Florida won’t ask girl athletes about menstrual cycles
Previously the questions had been optional to answer, but there was a recent push to make it mandatory — which received pushback from the public.
A recent story from The Conversation detailed Florida’s decision to no longer inquire about female athletes’ menstrual cycles and why that is invasive.Below is an excerpt from The Conversation story.
The four questions were: Have you had a menstrual cycle? How old were you when you had your first menstrual period? When was your most recent menstrual period? How many periods have you had in the past 12 months?
The answers, along with the rest of students’ medical history, would have been entered into an online platform and stored on a third-party database called Aktivate. School personnel would have had access to this information.

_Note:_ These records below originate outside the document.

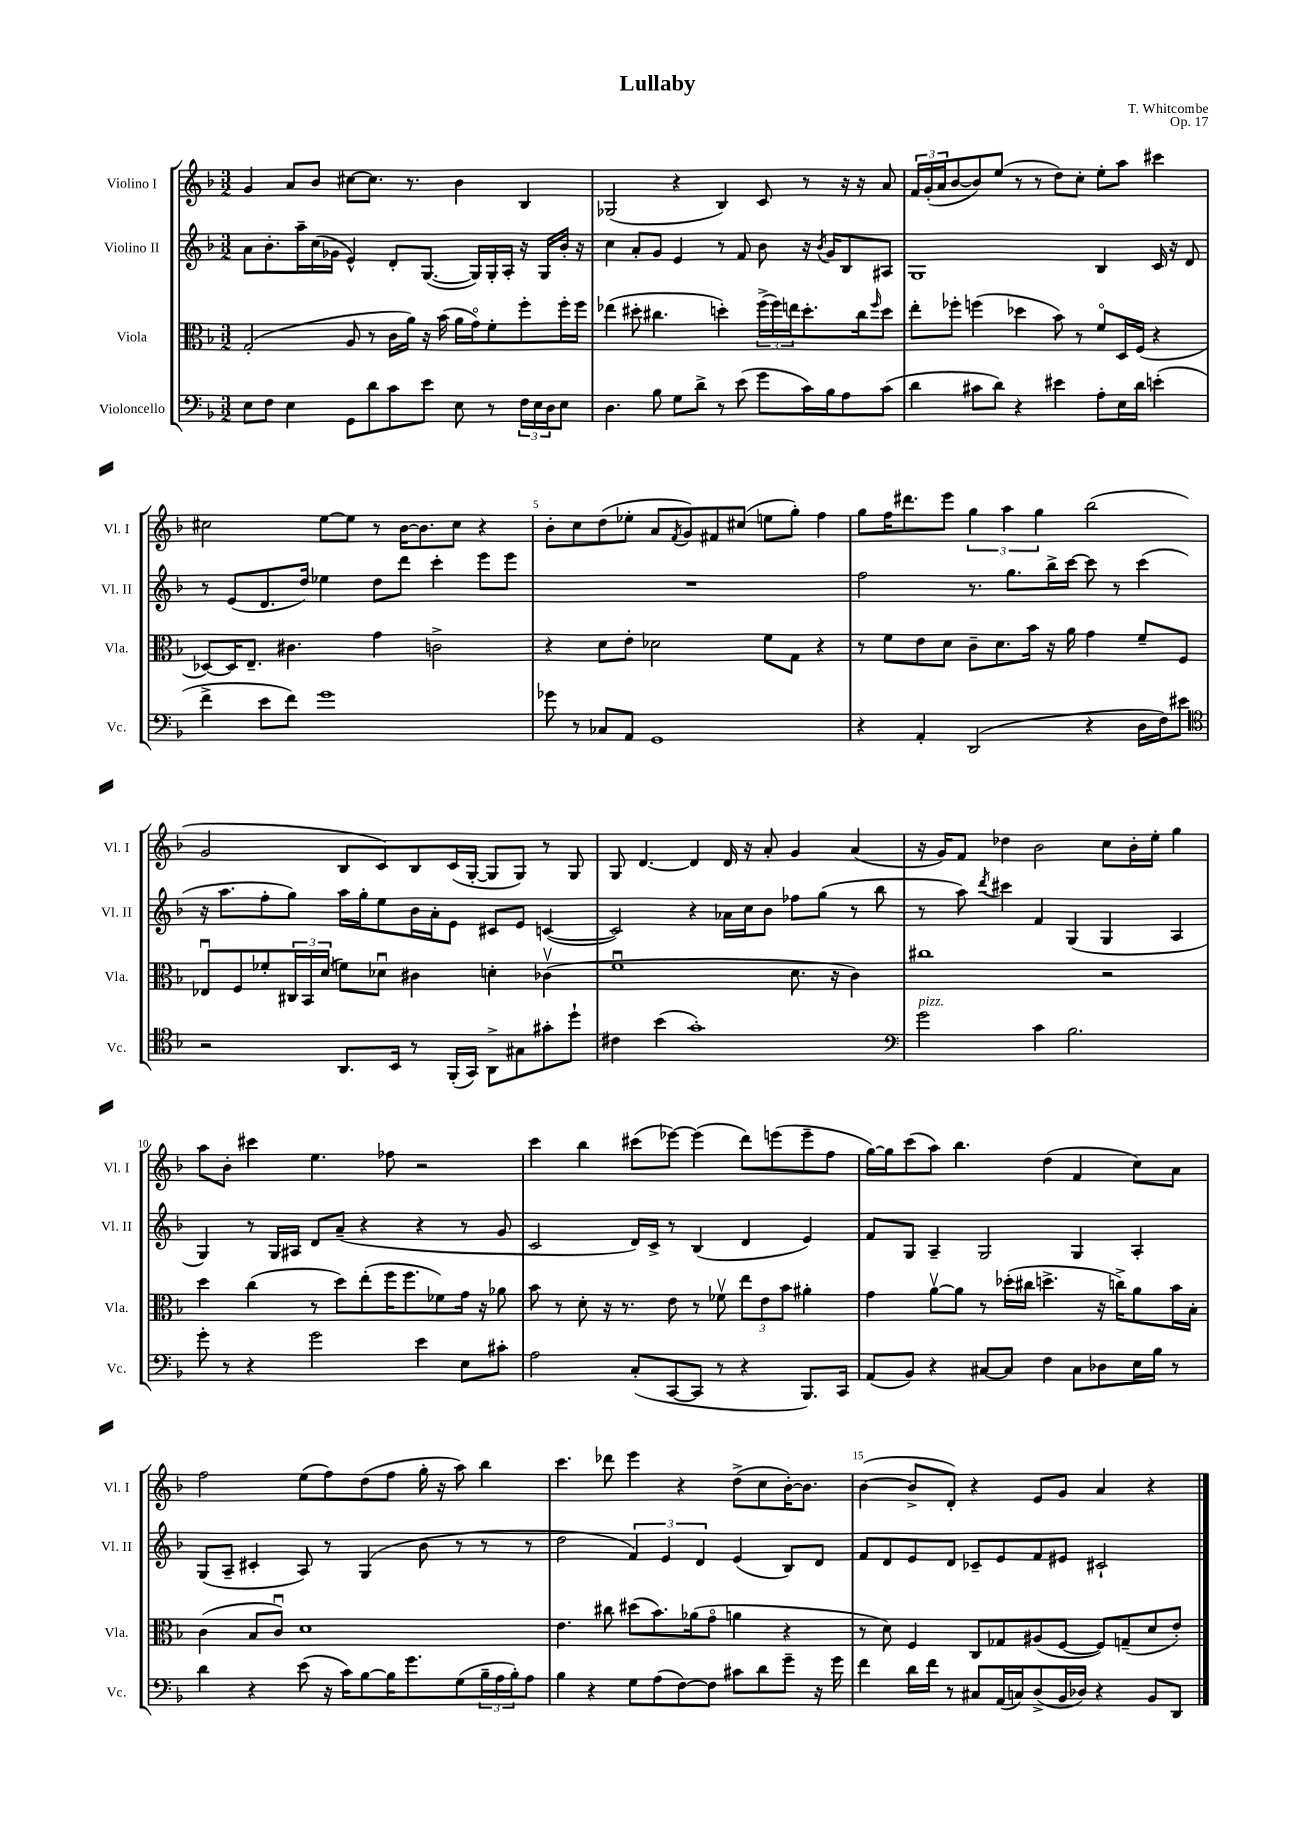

**kern	**kern	**kern	**kern
*staff4	*staff3	*staff2	*staff1
*clefF4	*clefC3	*clefG2	*clefG2
*k[b-]	*k[b-]	*k[b-]	*k[b-]
*M3/2	*M3/2	*M3/2	*M3/2
8E	(2G'	8a	4g
8F	.	8.b-'	.
4E	.	.	8a
.	.	16aa~	.
.	.	(16cc	8b-
.	.	16g-	.
8GG	8A	4e^^)	[8cc#
8d	8r	.	8.cc#]
8c	16c	8d'	.
.	16a)	.	8.r
8e	16r	([8.G	.
.	(16b-	.	.
8E	16a	.	4b-
.	16go)	16G])	.
8r	8f'	16G'	.
.	.	16A'	.
24F	8ff'	16r	4B-
24E	.	.	.
.	.	16G	.
24D	.	.	.
8E	16ff'	16b-'	.
.	16ff	16r	.
=	=	=	=
4.D	(4ee-	4cc	(2G-
.	8dd#'	8a'	.
8B-	4.cc#	8g	.
8G	.	4e	4r
8d^	.	.	.
8r	4dd')	8r	4B-)
(8e	.	8f	.
8g	(24ff^	8b-	8c
.	24ff)	.	.
.	24ee	.	.
16c)	8.dd'	16r	8r
.	.	8qb-	.
16B-	.	16g	.
8A	.	8B-	16r
.	16cc#	.	16r
.	16qqff	.	.
(8c	8dd	8A#	8a
=	=	=	=
4d	8ee'	1G	24f
.	.	.	(24g'
.	.	.	24a
.	8ff-'	.	[8b-
8c#	(4ff	.	8b-])
8d)	.	.	(8ee
4r	4dd-	.	8r
.	.	.	8r
4e#	8b-)	.	8dd)
.	8r	.	8cc'
8A'	8fo	4B-	8ee'
16E	16D	.	8aa
16d	(16F	.	.
(4e'	4r	16c	4ccc#
.	.	16r	.
.	.	8d	.
=	=	=	=
4f^	[8D-)	8r	2cc#
.	16D-]	(8e	.
.	8.E~	.	.
8e	.	8.d	.
8f)	4.c#	.	.
.	.	16dd)	.
1g	.	4ee-	[8ee
.	.	.	8ee]
.	4g	8dd	8r
.	.	8ddd	[16b-
.	.	.	8.b-]
.	2c^	4ccc'	.
.	.	.	8cc#
.	.	8eee	4r
.	.	8eee	.
=	=	=	=
8g-	4r	1.r	8b-'
8r	.	.	8cc
8C-	8d	.	(8dd
8AA	8e'	.	8ee-'
1GG	2d-	.	8a
.	.	.	8qf
.	.	.	8g)
.	.	.	8f#
.	.	.	(8cc#
.	8f	.	8ee
.	8G	.	8gg')
.	4r	.	4ff
=	=	=	=
4r	8r	2ff	8gg
.	8f	.	16ff
.	.	.	8.ddd#
4AA'	8e	.	.
.	8d	.	8eee
(2DD	8c~	8.r	6gg
.	8.d	.	.
.	.	.	6aa
.	.	8.gg	.
.	16b-	.	.
.	.	.	6gg
.	16r	16bb-^	.
.	16a	[16ccc	.
4r	4g	8ccc]	(2bb-
.	.	8r	.
16D	8f~	(4ccc	.
16F)	.	.	.
8e#	8F	.	.
=	=	=	=
*clefC4	*	*	*
2r	8E-u	16r	2g
.	.	8.aa	.
.	8F	.	.
.	8f-'	8ff'	.
.	24C#	8gg)	.
.	24BB-	.	.
.	(24d	.	.
8.AA	8f)	16aa	8B-
.	.	16gg'	.
.	8d-u	8ee	8c)
16BB-	.	.	.
8r	4c#	16b-	8B-
.	.	16a'	.
(16FF'	.	8e	(16c
16GG)	.	.	[16G'
8AA^	4d'	8c#	8G]
8G#	.	8e	8G)
8g#'	(4c-v	([4c	8r
8dd`	.	.	8G
=	=	=	=
4c#	1fu	2c])	8G
.	.	.	[4.d
(4b-	.	.	.
1g')	.	4r	4d]
.	.	16a-	16d
.	.	16cc	16r
.	.	8b-	8a'
.	8.d	8ff-	4g
.	.	(8gg	.
.	16r	.	.
.	4c)	8r	(4a
.	.	8bb-	.
=	=	=	=
*clefF4	*	*	*
2g	1cc#	8r	16r
.	.	.	16g)
.	.	8aa)	8f
.	.	8qddd	.
.	.	4ccc#	4dd-
4c	.	4f	2b-
2.B-	.	(4G	.
.	2r	4G	8cc
.	.	.	16b-'
.	.	.	16ee'
.	.	4A	4gg
=	=	=	=
8g'	4dd	4G)	8aa
8r	.	.	8b-'
4r	(4cc	8r	4ccc#
.	.	16G	.
.	.	16A#	.
2g	8r	8d	4.ee
.	8dd)	(8a~	.
.	(8ee'	4r	.
.	16ff	.	8ff-
.	8.ff	.	.
4e	.	4r	2r
.	8f-)	.	.
8E	16g	8r	.
.	16r	.	.
8c#'	8a-	8g	.
=	=	=	=
2A	8b-	2c	4ccc
.	8r	.	.
.	8d'	.	4bb-
.	16r	.	.
.	8.r	.	.
(8C'	.	16d)	(8ccc#
.	.	16c^	.
[8CC	8e	8r	[8eee-)
8CC]	8r	(4B-	(4eee-]
8r	8f-v	.	.
4r	12ee	4d	8ddd)
.	12e	.	.
.	.	.	(8eee
.	12b-	.	.
8.BBB-)	4a#'	4e)	8eee~
.	.	.	8ff
16CC	.	.	.
=	=	=	=
(8AA	4g	8f	[16gg)
.	.	.	16gg]
8BB-)	.	8G	(8ccc
4r	[8av	4A~	8aa)
.	8a]	.	4.bb-
[8C#	8r	2G	.
8C#]	(16dd-'	.	.
.	16cc#	.	.
4F	4.dd^	.	(4dd
8C#	.	4G	4f
8D-	16r	.	.
.	16cc^)	.	.
16E	8a	4A'	8cc)
16B-	.	.	.
8r	16b-	.	8a
.	16B-'	.	.
=	=	=	=
4d	(4c	(8G	2ff
.	.	8A~	.
4r	8B-	4c#'	.
.	8cu)	.	.
(8e	1d	8A)	(8ee
16r	.	8r	8ff)
16c)	.	.	.
[8B-	.	(4G	(8dd
16B-]	.	.	8ff
8.g	.	.	.
.	.	8b-	16gg'
.	.	.	16r
(8G	.	8r	8aa)
24B-~	.	8r	4bb-
24A	.	.	.
24B-')	.	.	.
8A	.	8r	.
=	=	=	=
4B-	4.e	2dd	4.ccc
4r	.	.	.
.	8cc#	.	8ddd-
8G	(8dd#	6f)	4eee
(8A	8.b-)	.	.
.	.	6e	.
[8F)	.	.	4r
.	(16a-	.	.
.	.	6d	.
8F]	8go	.	.
8c#	4a	(4e	(8dd^
8d	.	.	8cc
8g~	4r	8B-)	[16b-')
.	.	.	8.b-]
16r	.	8d	.
16g	.	.	.
=	=	=	=
4f	8r	8f	([4b-
.	8d)	8d	.
16d	4F	8e	8b-^]
16f	.	.	.
8r	.	8d	8d')
8C#	8C	8c-~	4r
(16AA	8G-	8e	.
16C)	.	.	.
(8D^	(8A#	8f	8e
16BB-	[8F	8e#	8g
16D-)	.	.	.
4r	8F])	2c#`	4a
.	(8G~	.	.
8BB-	8d	.	4r
8DD	8e')	.	.
==	==	==	==
*-	*-	*-	*-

While Florida decided to scrap the questions from their student forms, many states currently ask similar questions of their female athletes prior to participation in their sport.
As researchers who are experts in Title IX, sports and health care equity, and constitutional law, we have identified a few reasons why schools and states tracking female athletes’ menstrual history may conflict with federal laws.
It may violate federal anti-discrimination law
Title IX, a federal policy passed in 1972, prohibits federally funded schools from discriminating against students based on sex, sexual orientation, or gender identity. The policy aims to end sex discrimination, sex-based harassment, and sexual violence in education.
While Title IX applies to all school settings, it is often most associated with athletics.
Requiring female student-athletes to submit menstrual cycle data to their schools could be a form of sex discrimination and therefore violate Title IX. It is potentially discriminatory because girls are the only students at risk of being denied the opportunity to play sports if they choose not to provide schools with details about their menstrual cycles.
It threatens constitutional rights
Tracking female athletes’ menstrual history may be downright unconstitutional.
Forcing only females to disclose private medical information may violate the equal protection clause of the 14th Amendment of the U.S. Constitution, which prohibits sex-based discrimination.
Also, 11 states have a “right to privacy” written into their state constitutions. For example, the Florida Constitution states that “all natural persons, female and male alike, are equal before the law and have inalienable rights,” including “the right to be let alone and free from governmental intrusion into the person’s private life.”
While other states do not explicitly provide a right to privacy in their constitutions, legal precedent has determined that this right is implicit in the U.S. Constitution.